Neal Cross, who has served in this position since 2014, began his career in areas unrelated to banking or high tech. The 45-year-old quit high school in the U.K. at age 16 to work in game design, and later made a living designing aquariums and websites into his 30s.

He established connections with the financial industry after he joined Microsoft as a sales representative, which eventually led to him being eagerly recruited by DBS, where he was put charge of changing the institutionalized way its employees saw its services.

DBS's simplified mobile transaction system and website operations are some of the achievements resulting from the innovation activity led by Cross.

Banks and payment companies in Asia are competing to provide better services in terms of customer convenience, and this has resulted in a stress-free user experience in online services, such as payment settlements and foreign remittances. They do not even flash the "be-sure-to-read-this-carefully" type of warnings that users often see.

Cross explained that the pursuit of customer convenience was naturally born out of consideration for customers, who are the bank's most important asset -- a truism, but it sounds novel when it comes from Cross. It may have been a veiled criticism of Japanese megabanks that are not doing the same.

Singapore's economy is built on state capitalism, where the nation as a whole acts like a company. Under the system, the scope of the government's role includes not just oversight on compliance with the law, but also checking whether businesses are making efforts to improve the competitiveness of their services.

In DBS's case, Temasek Holdings, Singapore's state investment arm, keeps an eye on the company's behavior as the top shareholder.

China success

The global success of Chinese internet giants Alibaba Group Holding and Tencent Holdings may also have something to do with their country's political system.
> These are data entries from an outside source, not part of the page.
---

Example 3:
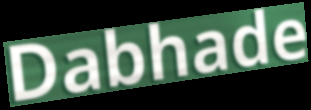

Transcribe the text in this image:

Dabhade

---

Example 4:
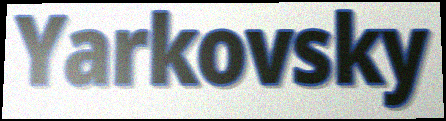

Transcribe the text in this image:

Yarkovsky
Beijing set up an online version of the Great Wall of China on the fringes of its domain in cyberspace, blocking foreign companies from entering the market of 1.4 billion people. Inside this wall, Chinese companies were able to conduct experiments and gather know-how in gaining customers. The level of service at many Chinese internet-related companies is relatively high from a consumer perspective. That was no doubt honed through rough-and-tumble interactions between companies and consumers in the closed-off "theater" that is China.
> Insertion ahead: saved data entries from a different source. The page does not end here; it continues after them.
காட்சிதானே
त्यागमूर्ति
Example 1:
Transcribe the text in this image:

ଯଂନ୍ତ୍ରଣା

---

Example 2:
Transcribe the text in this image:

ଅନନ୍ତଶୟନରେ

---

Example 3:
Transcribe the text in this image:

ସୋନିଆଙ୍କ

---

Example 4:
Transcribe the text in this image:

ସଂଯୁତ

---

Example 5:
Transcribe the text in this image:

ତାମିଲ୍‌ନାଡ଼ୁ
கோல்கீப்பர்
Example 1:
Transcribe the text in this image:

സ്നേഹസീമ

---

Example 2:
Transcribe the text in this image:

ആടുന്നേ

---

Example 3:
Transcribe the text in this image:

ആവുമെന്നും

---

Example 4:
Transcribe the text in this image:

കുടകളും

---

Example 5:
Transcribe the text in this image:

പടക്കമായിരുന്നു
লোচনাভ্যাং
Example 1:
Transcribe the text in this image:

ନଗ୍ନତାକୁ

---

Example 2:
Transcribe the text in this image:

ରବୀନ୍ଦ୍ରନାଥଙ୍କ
Thinking of innovation in the technological sense alone, one may overlook other important aspects of competition. The key to creating new value in services is not only in technologies born in factories. Business models evolve not on the supply side but on the demand side.

An interesting question to ask is this: Which provides a better stage for innovation in the digital revolution -- advanced economies that lead in established institutions and industrial structures, or economies under state capitalism in the emerging part of the world where governments lead businesses close to consumers, both implicitly and explicitly?